Pemerintah seharusnya cukup bertindak sebagai pengawas kontrak pertambangan, bukan menjadi pihak yang berkontrak.

Oleh:
FNH/M-12
Bacaan 2 Menit
Konstruksi hukum pertambangan RI dinilai keliru. Foto: Ady
Konstruksi hukum pertambangan RI dinilai keliru. Foto: Ady

Mantan Sekretaris Menteri BUMN Said Didu menilai, sejauh ini praktik hukum dalam menerapkan kontrak karya pertambangan di Indonesia masih keliru. Pasalnya, posisi pemerintah menjadi pihak yang berkontrak dengan swasta atau asing. Menurutnya, pemerintah cukup menjadi pihak yang  mengawasi  kontrak tersebut agar sesuai dengan kepentingan rakyat dan terbebas dari kepentingan politisi.


“Saya tidak tahu kenapa konstruksi hukum seperti ini dipakai,” kata Said dalam sebuah diskusi di Jakarta, Senin (6/8).


Said mengatakan, konstruksi hukum seperti ini akan memberikan beban dan tanggungjawab besar kepada negara selaku pihak yang berkontrak dengan asing. Ia mencontohkan peristiwa Karaha Bodas. Dalam peristiwa itu, pemerintah menjadi pihak yang harus bertanggungjawab atas pembayaran denda hingga US$400-US$500 juta dengan menggunakan uang dari PT Pertamina (Persero).
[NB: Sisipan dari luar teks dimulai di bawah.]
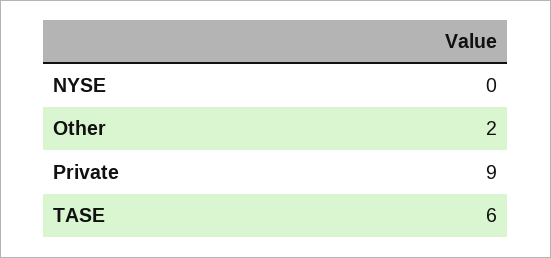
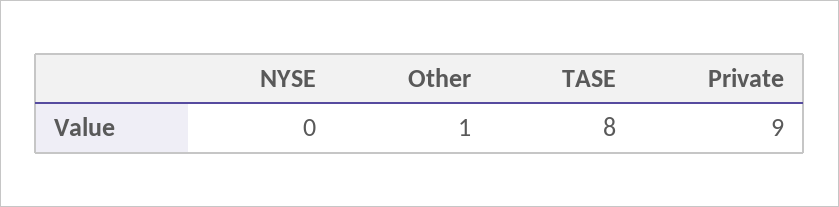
Other: 2 -> 1
TASE: 6 -> 8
Saat itu, krisis ekonomi 1997 menggagalkan proyek Pembangkit Listrik Tenaga Panas Bumi (PLTP) ini.


Belum lagi, kontrak-kontrak juga mengandung ancaman untuk menuntut negara secara arbitrase. “Padahal yang berkontrak adalah pemerintah dan yang diambil uang Pertamina yang ada di Amerika,” ujarnya.


Said menilai, kontrak pertambangan sebaiknya dilakukan antara swasta nasional dan swasta asing sehingga pemerintah dapat fokus mengawasi tanpa ada campur tangan politik di dalamnya. Di Singapura, misalnya. Di negeri tersebut pemerintah tidak turun tangan ke dalam kontrak, tetapi kontrak pertambangan terjadi antara pihak swasta.


Meski persoalan pertambangan ini sudah diatur di dalam UU Mineral dan Batubara (Minerba) dengan memberikan previlage kepada BUMN untuk menguasai wilayah pertambangan nasional, namun wilayah pertambangan nasional hingga saat ini masih belum jelas dan belum diselesaikan oleh pemerintah.


Akibatnya, pemerintah daerah (Pemda) membagi-bagi wilayah pertambangan kepada pihak swasta karena pemerintah pusat tidak menetapkan wilayah pertambangan nasional dan provinsi.